Software Open Access
Robert A. Jacobs; Chenliang Xu
This python code implements a system described in the article: Jacobs, R. A. & Xu, C. (2019). Can multisensory training aid visual learning?: A computational investigation. Journal of Vision, in press. The code and the text here will make much more sense if the reader first reads the article. As described in the article, we implemented a beta variational autoencoder (beta-VAE) that received both visual and haptic signals regarding the shapes of objects. The implementation here is a slight variant of the implementation described by Louis Tiao in his web post titled "Implementing Variational Autoencoders in Keras: Beyond the Quickstart Tutorial". In this code, the haptic data are the GraspIt! joint angles for each Fribble. Recall that GraspIt! has 16 joints and that each Fribble was grasped 24 times, meaning that there are 384 values. The dimensionality of these values was then reduced via PCA to 200 features (accounting for more than 99% of the variance in the haptic values). Each low dimensional value has been normalized so that it has a mean of zero and a variance of one. The visual data items were created as follows.
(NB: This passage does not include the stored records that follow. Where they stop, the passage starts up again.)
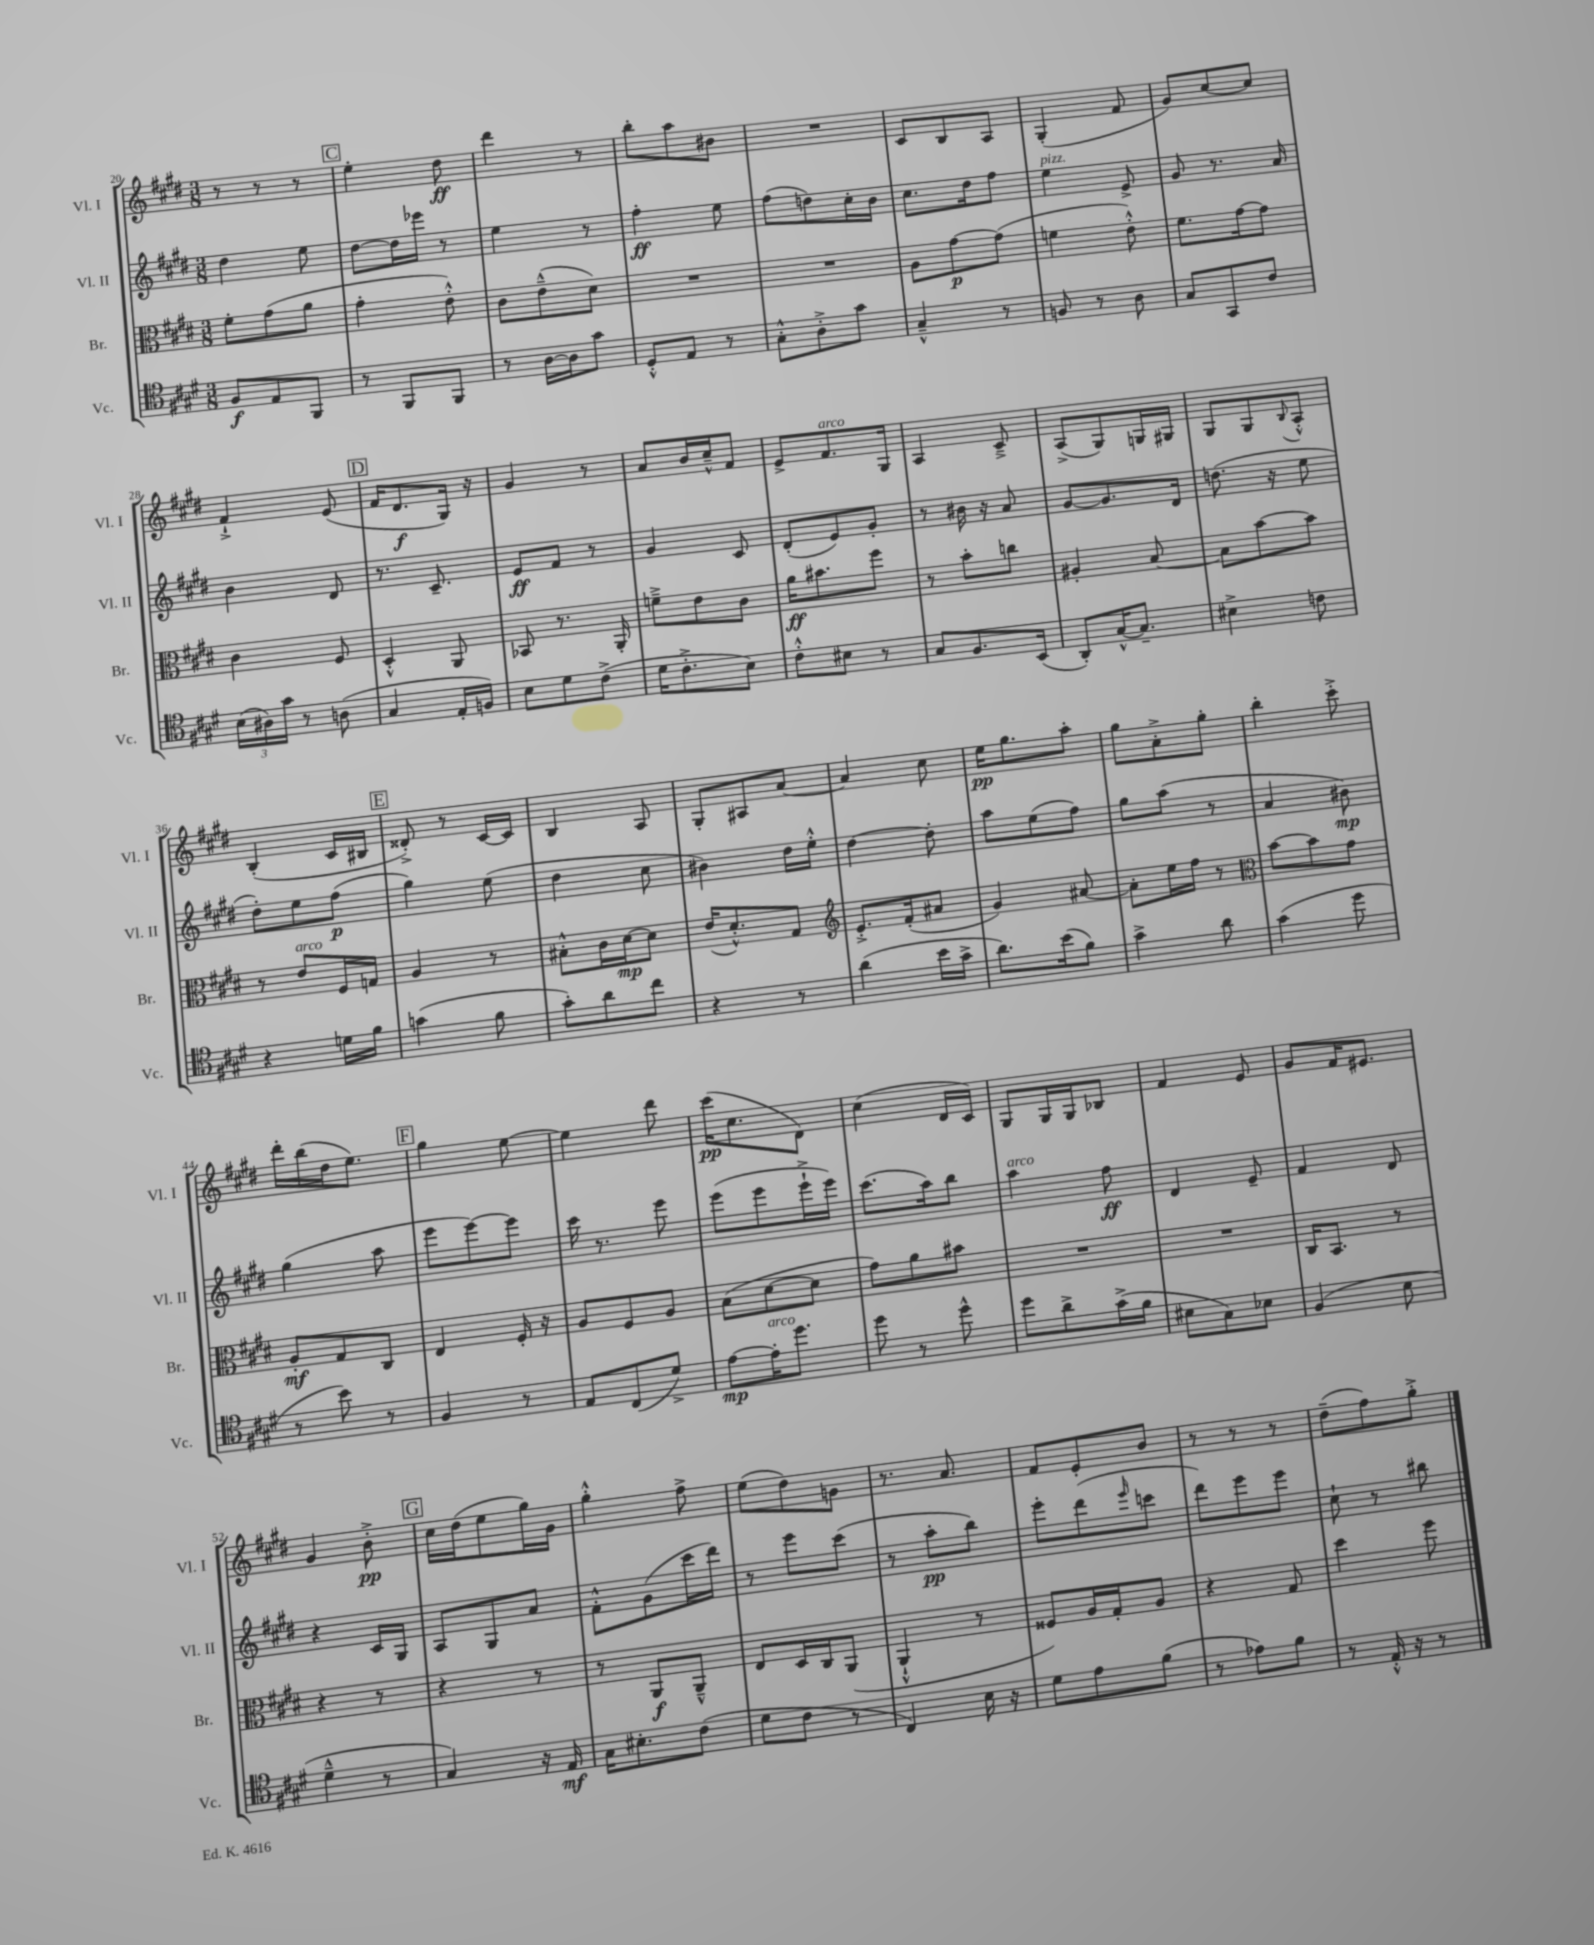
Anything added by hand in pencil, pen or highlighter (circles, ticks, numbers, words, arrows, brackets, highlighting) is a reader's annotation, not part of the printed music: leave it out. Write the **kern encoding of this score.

**kern	**kern	**kern	**kern
*staff4	*staff3	*staff2	*staff1
*clefC4	*clefC3	*clefG2	*clefG2
*k[f#c#g#d#]	*k[f#c#g#d#]	*k[f#c#g#d#]	*k[f#c#g#d#]
*M3/8	*M3/8	*M3/8	*M3/8
8F#	8f#'	4dd#	8r
8E	(8g#	.	8r
8FF#	8a	8ee	8r
=	=	=	=
8r	4g#'	[8dd#	4ee'
8FF#	.	16dd#]	.
.	.	16eee-	.
8FF#	8e'^^)	8r	8dd#
=	=	=	=
8r	8c#	4ee	4ddd#
[16A	(8e~^^	.	.
16A]	.	.	.
8g#	8d#)	8r	8r
=	=	=	=
8D#'^^	4.r	4ff#'	8bb'
8E	.	.	8aa
8r	.	8ee	8b#
=	=	=	=
8G#'^^	4.r	(8ff#	4.r
8A'^	.	8dd)	.
8g#	.	16cc#'	.
.	.	16b	.
=	=	=	=
4G#~^^	8A	8.cc#	8c#
.	[8g#	.	8B
.	.	16dd#	.
8r	(8g#]	8ff#	8A
=	=	=	=
8F	4f	4ee	(4G#'
8r	.	.	.
8A	8e'^^)	8e^	8f#
=	=	=	=
8G#	8.f#	8g#	8g#)
8GG#	.	8.r	[8cc#
.	[16g#	.	.
8c#	8g#]	.	8cc#]
.	.	16a	.
=	=	=	=
(24B	4c#	4b	4f#`^
24A#)	.	.	.
24g#	.	.	.
8r	.	.	.
(8A	8F#	8d#	(8e
=	=	=	=
4G#	4D#'^^	8.r	16f#
.	.	.	8.d#
.	.	8.c#~	.
16E'	8AA	.	16G#)
16F)	.	.	16r
=	=	=	=
8B	8BB-	8e	4g#
8d#	8.r	8f#	.
(8c#^	.	8r	8r
.	16AA'	.	.
=	=	=	=
16d#	8f~^	4g#	8a
8.c#'^	.	.	.
.	8e	.	16b
.	.	.	16cc#~^^
8B)	8c#	8c#	8f#
=	=	=	=
8c#'^^	16a	(8d#'	8e^
.	8.b#	.	.
8B#	.	8e)	8.f#
8r	8ff#	8g#'	.
.	.	.	16G#
=	=	=	=
8G#	8r	8r	4A
8.F#	8b'	16b#	.
.	.	16r	.
.	8cc	8a	8c#~^
(16BB	.	.	.
=	=	=	=
8AA')	4A#'	[8g#	(8A^
[16G#^^	.	8.g#]	8G#)
8.G#~]	.	.	.
.	[8B	.	16G
.	.	16d#	16G#
=	=	=	=
4B#^	8B]	(8.dd	8G#
.	[8b	.	8G#
.	.	16r	.
.	.	.	8qqB
8c	8b]	8ee	8A'^^
=	=	=	=
4r	8r	8dd#')	(4B'
.	8e	8ee	.
16d	16F#	(8ff#	16c#
16f#	16G	.	16B#
=	=	=	=
(4g	4A	4gg#)	8d##'^)
.	.	.	8r
8f#	8r	(8ee	[16c#
.	.	.	16c#]
=	=	=	=
8g#')	8B#'^^	4dd#	4B
8a	16c#	.	.
.	[16d#	.	.
8cc#	8d#]	8cc#	8A
=	=	=	=
4r	(16e	4b#)	8G#'
.	8.d#'^^)	.	.
.	.	.	8A#
8r	8G#	16dd#	[8a
.	.	16ee'^^	.
=	=	=	=
*	*clefG2	*	*
(4a	8.e'^	[4dd#	4a]
.	(16f#'	.	.
16b	8a#	8dd#']	8cc#
16g#^	.	.	.
=	=	=	=
8.a)	4g#)	8aa	16ee
.	.	.	8.gg#
.	.	(8ee	.
(16b	.	.	.
8f#)	[8a#	8ff#)	8aa'
=	=	=	=
4g#^	8a#']	8gg#	8gg#
.	16ee	(8aa	8a'^
.	16ff#	.	.
8a	8r	8r	8gg#'
=	=	=	=
*	*clefC3	*	*
(4g#	[8b	4a	4bb'
.	8b]	.	.
8dd#	8g#	8b#)	8ccc#'^
=	=	=	=
8r	8A'	(4gg#	16ddd#'
.	.	.	(16bb
8b)	8G#	.	16dd#
.	.	.	8.ee)
8r	8C#	8aa	.
=	=	=	=
4F#	4E	8eee	4gg#
.	.	[8eee)	.
8r	16F#'	8eee]	[8ee
.	16r	.	.
=	=	=	=
8E	8A	16ccc#	4ee]
.	.	8.r	.
(8C#	8F#	.	.
8d#^)	8A	8eee	8ddd#
=	=	=	=
[8e	(8B	(8eee	(16ccc#
.	.	.	8.cc#
16e']	[8d#	8eee	.
8.dd#	.	.	.
.	8d#]	16eee`^	8d#)
.	.	16eee)	.
=	=	=	=
8dd#	8g#)	(8.ccc#	(4cc#
8r	8a	.	.
.	.	16aa)	.
8dd#^^	8b#	8bb	16d#
.	.	.	16c#)
=	=	=	=
8dd#	4.r	4aa	8G#
8a^	.	.	16G#
.	.	.	16G#
(16g#^	.	8ff#	8B-
16f#	.	.	.
=	=	=	=
8B#	4.r	4d#	4f#
8G#)	.	.	.
8B-	.	8e~	8e
=	=	=	=
(4F#	16C#	4f#	8g#
.	8.BB	.	.
.	.	.	16f#
.	.	.	8.e#
8B	8r	8d#	.
=	=	=	=
4d#~^^	4r	4r	4g#
8r	8r	16c#	8b'^
.	.	16G#	.
=	=	=	=
4G#)	4r	8A	16cc#
.	.	.	(16dd#
.	.	8G#	8ee
16r	8r	8a	16gg#)
16E	.	.	16g#
=	=	=	=
16G#	8r	8f#'^^	4gg#'^^
8.B#'	.	.	.
.	8AA	(8g#	.
(8c#	8AA~^^	16ccc#	8ff#^
.	.	16ddd#)	.
=	=	=	=
8d#	8E	8r	(8ee
8c#	16D#	8eee	8dd#)
.	16C#	.	.
8r	(8AA	(8ccc#	8g
=	=	=	=
4C#)	4AA`^^	8r	8.r
.	.	8aa'	.
.	.	.	8.a
16B	8r	8bb)	.
16r	.	.	.
=	=	=	=
8d#	8F##)	8eee'	8f#
8e	16A	(8ddd#	8e'
.	16G#'	.	.
.	.	16qqeee	.
(8f#	8A	8ccc	8b
=	=	=	=
8r	4r	8ddd#)	8r
8e-)	.	8eee	8r
8f#	8G#	8eee	8r
=	=	=	=
8r	4dd#	8cc#`	(8dd#~
16E'^^	.	8r	8ff#)
16r	.	.	.
8r	8ff#	8bb#	8gg#'^
==	==	==	==
*-	*-	*-	*-
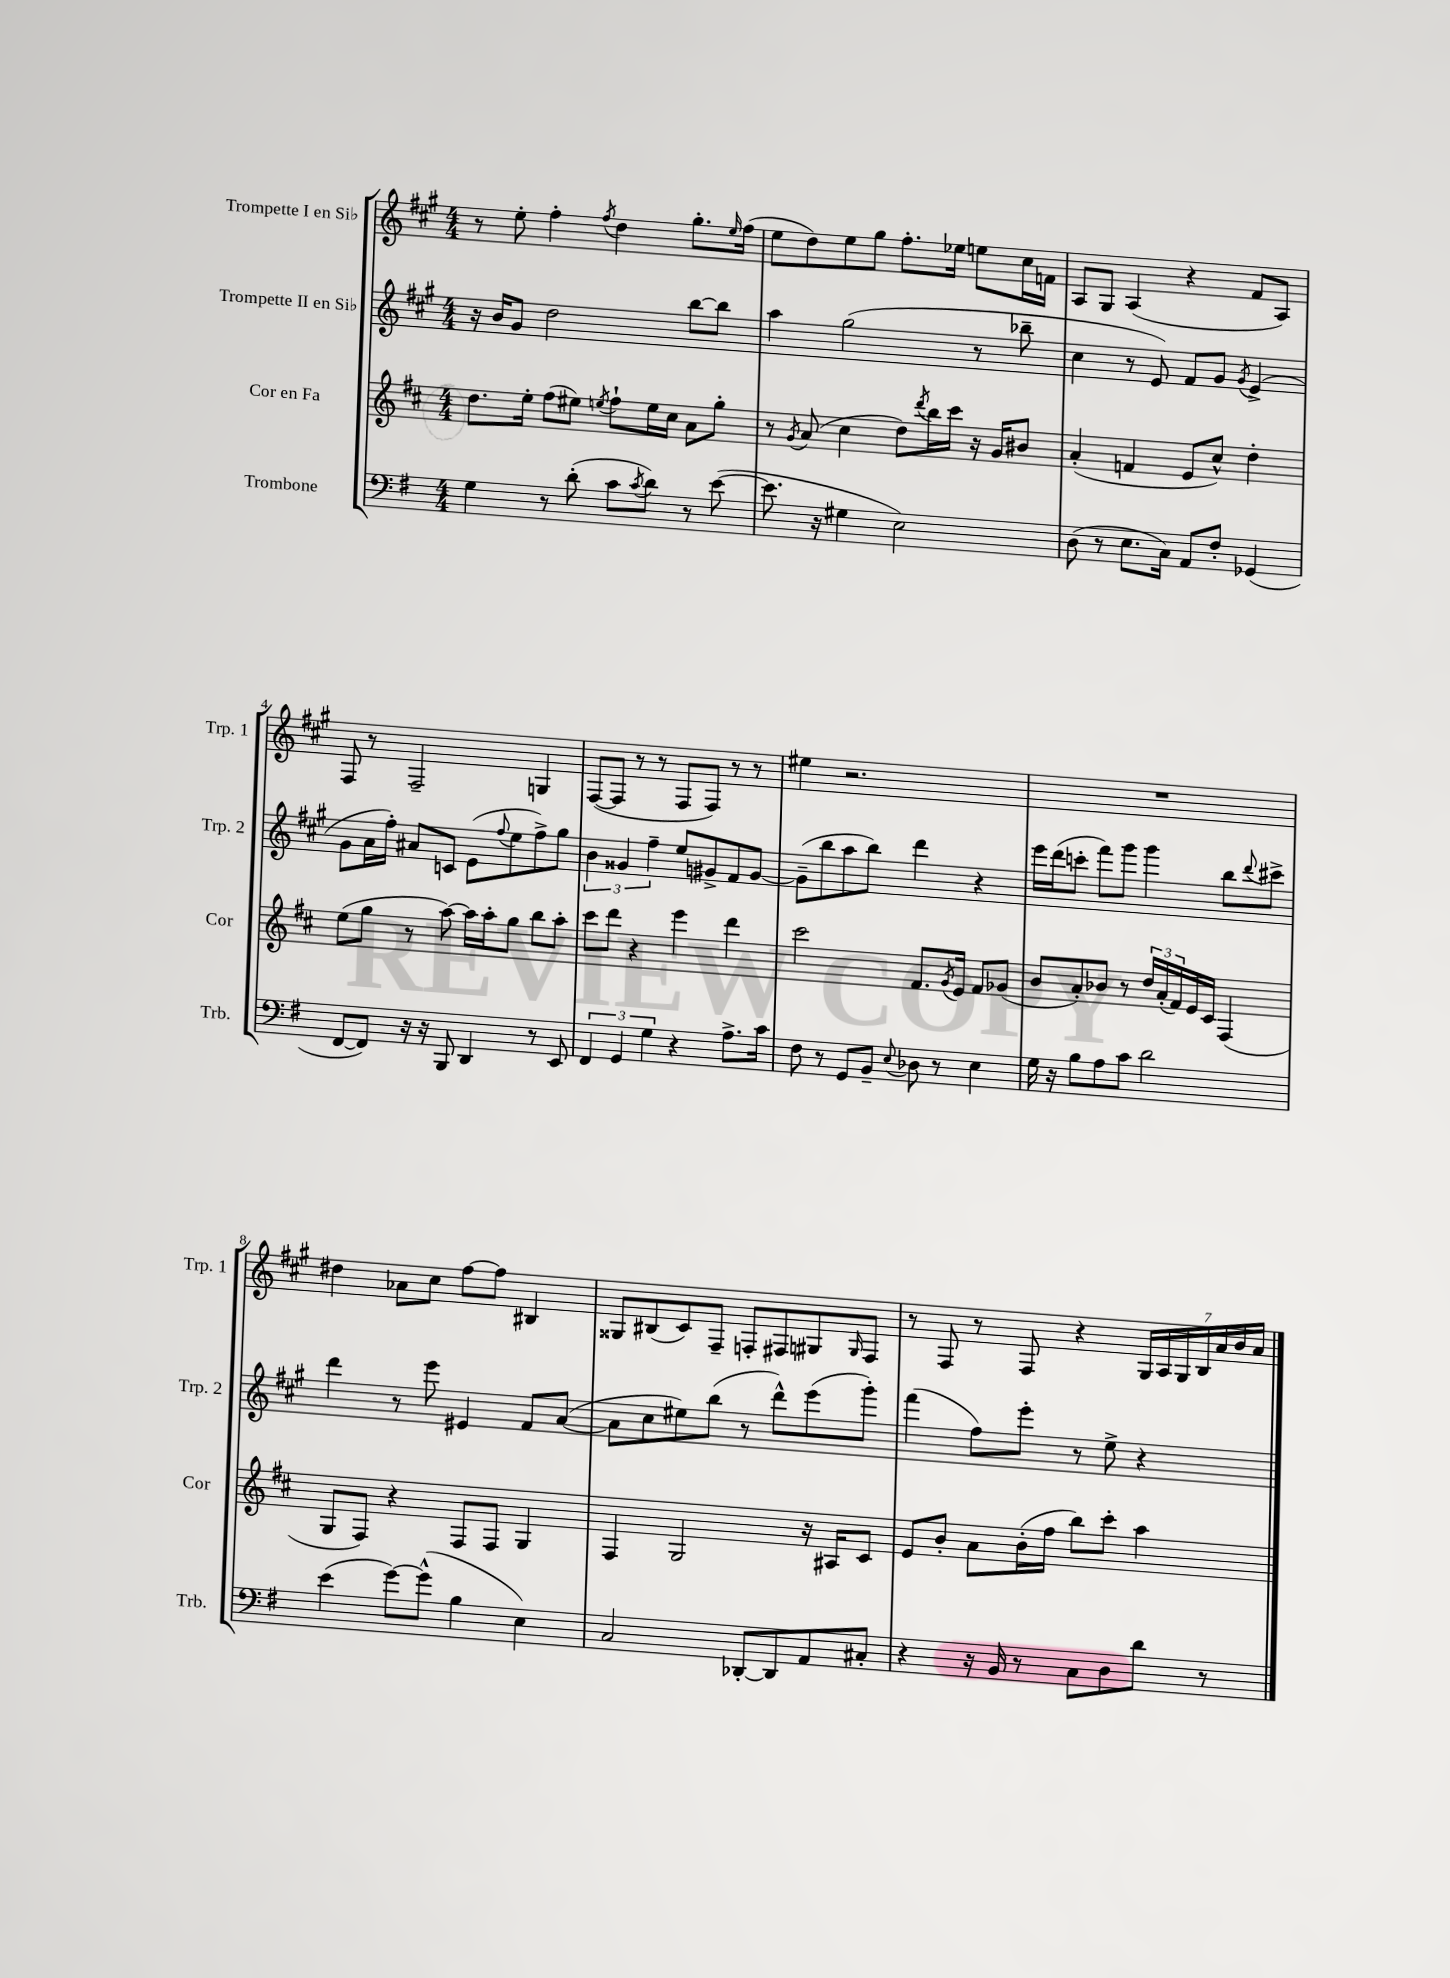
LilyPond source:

<<
\new StaffGroup <<
\new Staff = "s0" \with { instrumentName = "Trompette I en Sib" shortInstrumentName = "Trp. 1" } {
    \clef treble \key a \major \numericTimeSignature \time 4/4
    r8 e''8-. fis''4-. \acciaccatura { fis''8 } d''4 gis''8.-. \grace { e''16 } fis''16( |
    e''8 d''8) e''8 gis''8 fis''8.-. ees''16 e''8 cis''16 f'16 |
    a8 gis8 a4( r4 fis'8 a8) |
    fis8 r8 fis2-- g4 |
    fis8~( fis8 r8 r8 fis8 fis8) r8 r8 |
    eis''4 r2. |
    R1 |
    dis''4 aes'8 cis''8 fis''8~ fis''8 bis4 |
    gisis8 bis8( cis'8) fis8-- f8-. fis8 gis8 \grace { gis16 } fis8 |
    r8 fis8 r8 fis8 r4 \tuplet 7/4 { gis16 a16 gis16 b16 a'16 b'16 a'16 } \bar "|." |
}
\new Staff = "s1" \with { instrumentName = "Trompette II en Sib" shortInstrumentName = "Trp. 2" } {
    \clef treble \key a \major \numericTimeSignature \time 4/4
    r16 b'16 gis'8 d''2 b''8~ b''8 |
    a''4 gis''2( r8 bes''8-- |
    cis''4 r8 e'8) fis'8 gis'8 \acciaccatura { gis'8 } e'4->( |
    gis'8 a'16 fis''16-.) ais'8 c'8 e'8( \appoggiatura { fis''8 } e''8 fis''8->) gis''8 |
    \tuplet 3/2 { b'4 gisis'4 fis''4-- } e''8 gis'8-> fis'8 gis'8~ |
    gis'8--( b''8 a''8 b''8) d'''4 r4 |
    e'''16 d'''16( c'''8-. fis'''8) gis'''8 gis'''4 b''8 \appoggiatura { d'''8 } cis'''8-> |
    d'''4 r8 e'''8 eis'4 fis'8 a'8~( |
    a'8 cis''8 eis''8) b''8( r8 d'''8-^) e'''8( gis'''8-.) |
    fis'''4( fis''8) e'''8-. r8 e''8-> r4 \bar "|." |
}
\new Staff = "s2" \with { instrumentName = "Cor en Fa" shortInstrumentName = "Cor" } {
    \clef treble \key d \major \numericTimeSignature \time 4/4
    d''8. e''16-. fis''8( eis''8) \acciaccatura { e''8 } fis''8-! e''16 cis''16 a'8 g''8-. |
    r8 \acciaccatura { g'8 } a'8( cis''4 d''8) \acciaccatura { d'''8 } b''16 cis'''16 r16 g'16 bis'8 |
    a'4-.( f'4 e'8 cis''8-^) d''4-. |
    e''8( g''8 r8 a''8~) a''16 a''16-. g''8 b''8 a''8-. |
    cis'''8 d'''8 r4 e'''4 d'''4 |
    cis'''2 fis'8. \acciaccatura { g'8 } e'16 fis'8 ges'8( |
    b'8 a'8-.) bes'8 r8 \tuplet 3/2 { d''16 a'16-.( fis'16) } e'16 cis'16 fis4( |
    g8 fis8) r4 fis8 fis8 g4 |
    fis4 g2 r16 ais16 cis'8 |
    e'8 b'8-. a'8 b'16-.( fis''16 b''8) cis'''8-. a''4 \bar "|." |
}
\new Staff = "s3" \with { instrumentName = "Trombone" shortInstrumentName = "Trb." } {
    \clef bass \key g \major \numericTimeSignature \time 4/4
    g4 r8 d'8-.( c'8 \acciaccatura { c'8 } d'8) r8 e'8~( |
    e'8. r16 gis4 e2) |
    d8( r8 e8. c16) a,8 fis8-. ges,4( |
    fis,8~ fis,8) r16 r16 b,,8 d,4 r8 e,8 |
    \tuplet 3/2 { fis,4 g,4 g4 } r4 a8.-> c'16 |
    fis8 r8 g,8 b,8-- \appoggiatura { e8 } des8 r8 e4 |
    g16 r16 b8 a8 c'8 d'2 |
    e'4( g'8~) g'8-^( b4 e4) |
    c2 des,8~-. des,8 a,8 cis8-. |
    r4 r16 b,16 r8 c8 d8 d'8 r8 \bar "|." |
}
>>
>>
First, there are two images of each Fribble, the original image and a flipped (left-right) image. These images were then presented to VGG16, and we extracted the output of the convolution base (7 X 7 X 512 = 25088 values). Given the values of the convolution base for each image of each Fribble (2 imagex X 891 Fribbles), we then did PCA to reduce the dimensionality to 200 (accounting for more than 97% of the variance in the convolution base values). Each of the values in the low-dimension space was then normalized to have a mean of zero and a variance of one. For each Fribble, there are 2 data items: -- original image and haptic data -- flipped image and haptic data For each data item, the target labels include both visual and haptic data.